Lead toxic to children
Lead is a tremendously toxic substance that can harm nearly every biological system, and a substance that wasn’t meant to be in the human body, particularly the bodies of children, McCabe said.
Children rather than adults will always be more at risk of exposure to the lead from paint and vehicle exhaust that lingers in dust and soil and makes its way to kids’ hands and toys.
“They’re out playing in the dirt, (and) that’s where the lead is,” he said.
Growing children also absorb more lead. The average adult retains about 10 percent of the lead that reaches the digestive tract. In children, however, absorption is much more efficient, ranging from 30 percent to 75 percent.
Once lead makes its way into the body, it settles into bone, where it can remain for decades, leaching into the blood and traveling through the body. Lead in bones stunts children’s growth, makes broken bones more difficult to heal, increases the incidence of cavities and often leads to osteoporosis after a child is grown. Lead in blood, which can enter the brain and organs, has been linked to hearing loss, anemia, heart disease, liver and kidney damage, miscarriage and premature birth and low sperm counts.
The presence of lead kills brain cells, but in young children it can also keep neurons from forming, permanently limiting a child’s intellectual and emotional capacity. Lead is one of the few pollutants that can enter the brain, and once lead makes its way into brain cells, it damages the system, making it easy for other contaminants to follow in its wake.
Some studies cite the well-established fact that lead impairs the formation of synapses — nerve connections — within the brain.
Others have found evidence that lead interferes with the creation of serotonin and dopamine, chemicals within the brain that are critical to impulse control. Because alcohol and illegal drugs such as cocaine act on these same neurochemicals, some doctors have theorized that lead poisoning predisposes children to later substance abuse. But despite the mountains of data about the harm lead can do, its ability to enter the body remains a mystery. McCabe and many of his fellow researchers believe that lead can sneak into the body by fooling cells into believing it’s zinc, iron or calcium.

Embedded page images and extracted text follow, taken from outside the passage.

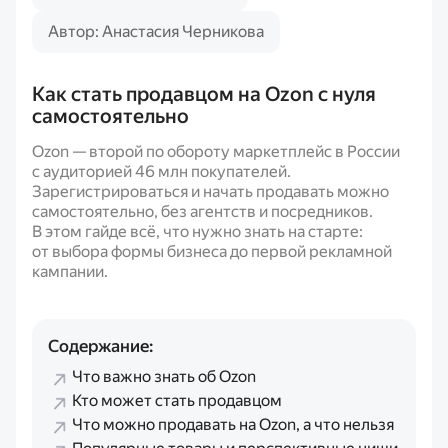
Автор: Анастасия Черникова
Как стать продавцом на Ozon с нуля
самостоятельно
Ozon — второй по обороту маркетплейс в России
с аудиторией 46 млн покупателей.
Зарегистрироваться и начать продавать можно
самостоятельно, без агентств и посредников.
В этом гайде всё, что нужно знать на старте:
от выбора формы бизнеса до первой рекламной
кампании.
Содержание:
Что важно знать об Ozon
Кто может стать продавцом
Что можно продавать на Ozon, а что нельзя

Scientists, including those who work at UR, are making progress every day, but it will likely be decades before they have any answers to offer, McCabe said.
And so doctors are left with a common and completely preventable disease that they can diagnose but not treat. The only course of action is reducing exposure — which a physician cannot mandate. It’s incredibly frustrating, he said.
“You’ve got this gap. There’s a clinical (problem) that you know how to treat, but the treatment is a housing issue,” McCabe said.
Rochester’s new lead paint law, set to take effect Saturday, is an important step. But nationwide, lead poisoning isn’t getting the attention it deserves, researchers said.
Blood lead levels have plummeted nationwide since lead was phased out of gasoline in the 1970s and ’80s — but not in every neighborhood, McCabe said.
It’s possible for suburban children to have undetectable lead levels. But city children are likely to still have 1 to 3 micrograms of lead per deciliter in their blood because of occurrences such as lead paint dust and chips still being found in soil, said Dr. Richard Kennedy, a physician at Anthony Jordan Health Center who is heavily involved in the campaign to end lead poisoning.
Nationwide, a million children are believed to have levels in excess of the federal standard of 10 micrograms per deciliter (dL).
In 2005, mandatory blood tests found 675 children in Monroe County with blood lead levels above 10 micrograms/dL.
But Lanphear and his colleagues have shown that lead affects the brain at blood levels of less than 5 micrograms/dL.
“There is not a magic number for safe versus unsafe,” McCabe said. “Lead at any level is not good.”